In 2007, a cute video of a baby dancing got uploaded to YouTube. That was the start of a huge legal battle.
In 2007, YouTube was a mere fraction of its size today. Still a growing platform for video sharing, YouTube was freshly obtained by Google (for a mere $1.65 billion). It was during that time that Stephanie Lenz uploaded a video on YouTube of her toddler, Holden, dancing to the Prince song, “Let’s Go Crazy.”
Here’s a little refresher.
And that was the start of a legal battle that last more than a decade. The legal battle even outlasted Prince, who sadly passed away in 2016. While alive, Prince was an aggressive protector of his online rights, and encouraged the case against Lenz.
The video was a twenty-nine-second clip that had a poor audio quality. In fact, the song could only be clearly heard for about twenty seconds — though it was a recognizable and catchy song. And ‘recognizable’ in the sense that any listener or IDing technology could figure out what it was.
After Lenz posted the video, Universal Music claimed a copyright violation. It also registered a takedown with YouTube. In response, Lenz sent a counter-notification that her video should be reposted. She reasoned that the clip didn’t infringe the label’s copyright because it constituted fair use.
The video was down for several weeks before being reinstated.
And Lenz didn’t not stop there. More recently, she filed a lawsuit against Universal for violating the Digital Millennium Copyright Act (DMCA) by knowingly abusing its copyright claim. Assisted by Electronic Frontier Foundation (EFF) attorneys, Lenz doubled-down on her fair use claims.
The EFF loved this case from the beginning. They felt that it was the perfect opportunity to set a precedent for distributed social media platforms. Unfortunately, it hasn’t quite panned out that way.
The ‘results’ included a confusing 9th Circuit Court of Appeals decision. The Court ultimately ruled in favor of fair use, but didn’t penalize Universal for copyright abuse. The reason is that UMG was judged to have a fair claim. Ultimately, the court declined to impose a strict, algorithmically based test for fair use and infringement takedowns.
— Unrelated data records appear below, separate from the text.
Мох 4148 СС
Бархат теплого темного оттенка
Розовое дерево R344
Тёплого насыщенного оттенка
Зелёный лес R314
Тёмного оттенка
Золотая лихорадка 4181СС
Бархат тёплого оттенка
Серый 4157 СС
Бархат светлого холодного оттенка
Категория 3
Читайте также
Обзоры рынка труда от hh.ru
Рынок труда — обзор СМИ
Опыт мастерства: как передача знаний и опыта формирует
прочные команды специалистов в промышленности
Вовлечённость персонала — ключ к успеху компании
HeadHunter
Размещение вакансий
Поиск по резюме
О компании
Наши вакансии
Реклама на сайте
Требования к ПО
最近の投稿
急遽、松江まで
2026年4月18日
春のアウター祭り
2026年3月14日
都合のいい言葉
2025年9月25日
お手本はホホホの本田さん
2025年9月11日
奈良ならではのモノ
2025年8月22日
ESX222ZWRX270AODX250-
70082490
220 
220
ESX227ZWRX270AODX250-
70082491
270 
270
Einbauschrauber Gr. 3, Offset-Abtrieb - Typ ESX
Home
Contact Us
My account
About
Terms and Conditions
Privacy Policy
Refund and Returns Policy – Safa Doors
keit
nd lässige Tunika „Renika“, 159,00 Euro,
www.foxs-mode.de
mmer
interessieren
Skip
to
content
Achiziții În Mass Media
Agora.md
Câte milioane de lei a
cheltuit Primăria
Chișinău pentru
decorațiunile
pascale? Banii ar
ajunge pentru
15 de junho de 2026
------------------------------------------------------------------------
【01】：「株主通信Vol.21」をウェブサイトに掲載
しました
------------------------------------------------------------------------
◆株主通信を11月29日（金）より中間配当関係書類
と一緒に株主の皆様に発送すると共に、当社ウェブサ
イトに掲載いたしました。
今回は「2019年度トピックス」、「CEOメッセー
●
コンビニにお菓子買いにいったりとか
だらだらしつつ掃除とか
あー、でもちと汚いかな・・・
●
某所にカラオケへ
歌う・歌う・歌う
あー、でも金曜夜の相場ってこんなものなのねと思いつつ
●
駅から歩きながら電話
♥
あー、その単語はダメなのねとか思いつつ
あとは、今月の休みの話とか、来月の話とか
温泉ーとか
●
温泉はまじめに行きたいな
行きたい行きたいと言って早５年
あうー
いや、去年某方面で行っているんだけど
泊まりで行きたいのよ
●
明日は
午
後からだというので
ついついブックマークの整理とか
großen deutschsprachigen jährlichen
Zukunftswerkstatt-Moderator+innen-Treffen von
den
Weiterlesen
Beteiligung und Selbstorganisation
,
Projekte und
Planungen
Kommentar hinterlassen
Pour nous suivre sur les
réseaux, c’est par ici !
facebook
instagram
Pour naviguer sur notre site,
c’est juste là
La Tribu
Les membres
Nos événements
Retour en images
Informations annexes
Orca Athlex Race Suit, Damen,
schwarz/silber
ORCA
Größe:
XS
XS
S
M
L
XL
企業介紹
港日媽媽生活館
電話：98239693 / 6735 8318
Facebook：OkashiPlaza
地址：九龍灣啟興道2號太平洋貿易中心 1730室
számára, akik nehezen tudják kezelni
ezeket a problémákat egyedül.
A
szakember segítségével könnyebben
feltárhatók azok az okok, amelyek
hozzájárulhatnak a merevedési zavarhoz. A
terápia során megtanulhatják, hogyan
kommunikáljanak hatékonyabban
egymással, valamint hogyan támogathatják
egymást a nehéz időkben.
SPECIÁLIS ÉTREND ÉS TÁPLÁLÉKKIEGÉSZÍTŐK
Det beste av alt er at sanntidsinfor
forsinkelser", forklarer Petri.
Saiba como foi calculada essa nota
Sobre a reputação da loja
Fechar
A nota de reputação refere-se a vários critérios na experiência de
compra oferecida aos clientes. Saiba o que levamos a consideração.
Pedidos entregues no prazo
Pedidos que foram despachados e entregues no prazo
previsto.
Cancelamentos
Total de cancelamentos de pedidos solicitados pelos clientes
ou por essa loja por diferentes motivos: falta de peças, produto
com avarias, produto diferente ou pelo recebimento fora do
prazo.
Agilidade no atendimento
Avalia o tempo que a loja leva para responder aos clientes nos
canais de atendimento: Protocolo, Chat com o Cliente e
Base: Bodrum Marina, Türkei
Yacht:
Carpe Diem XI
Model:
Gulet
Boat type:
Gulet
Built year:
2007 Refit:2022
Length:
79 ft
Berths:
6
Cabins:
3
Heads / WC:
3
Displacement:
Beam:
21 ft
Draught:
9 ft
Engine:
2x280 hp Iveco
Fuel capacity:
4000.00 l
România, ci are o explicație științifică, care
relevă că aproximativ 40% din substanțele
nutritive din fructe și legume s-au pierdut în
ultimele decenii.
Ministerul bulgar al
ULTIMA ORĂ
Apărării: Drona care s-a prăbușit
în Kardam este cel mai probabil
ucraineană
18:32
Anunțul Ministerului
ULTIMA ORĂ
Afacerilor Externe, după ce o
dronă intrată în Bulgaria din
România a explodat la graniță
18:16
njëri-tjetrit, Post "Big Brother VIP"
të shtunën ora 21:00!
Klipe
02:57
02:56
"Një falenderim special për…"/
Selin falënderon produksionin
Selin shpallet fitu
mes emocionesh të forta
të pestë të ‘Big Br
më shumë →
The legalities were apparently so baffling and puzzling that the Supreme Court wanted the solicitor general to assess the case. The case also became one of the present administration’s first amicus briefs to the high court. The solicitor general then told the Supreme Court that a “significant legal error” had been made.
He also added that copyright owners shouldn’t be liable “simply because an unknowing mistake is made.” He then advised the high court to pass on the case.
And now, after more than ten years — and with judges issuing different opinions and reconsiderations — the latest case is ending in a settlement.
Both parties were gearing for a potential trial. Unfortunately for those seeking a precedent either way, a private settlement has been ironed out. Which means this isn’t one for the legal record books.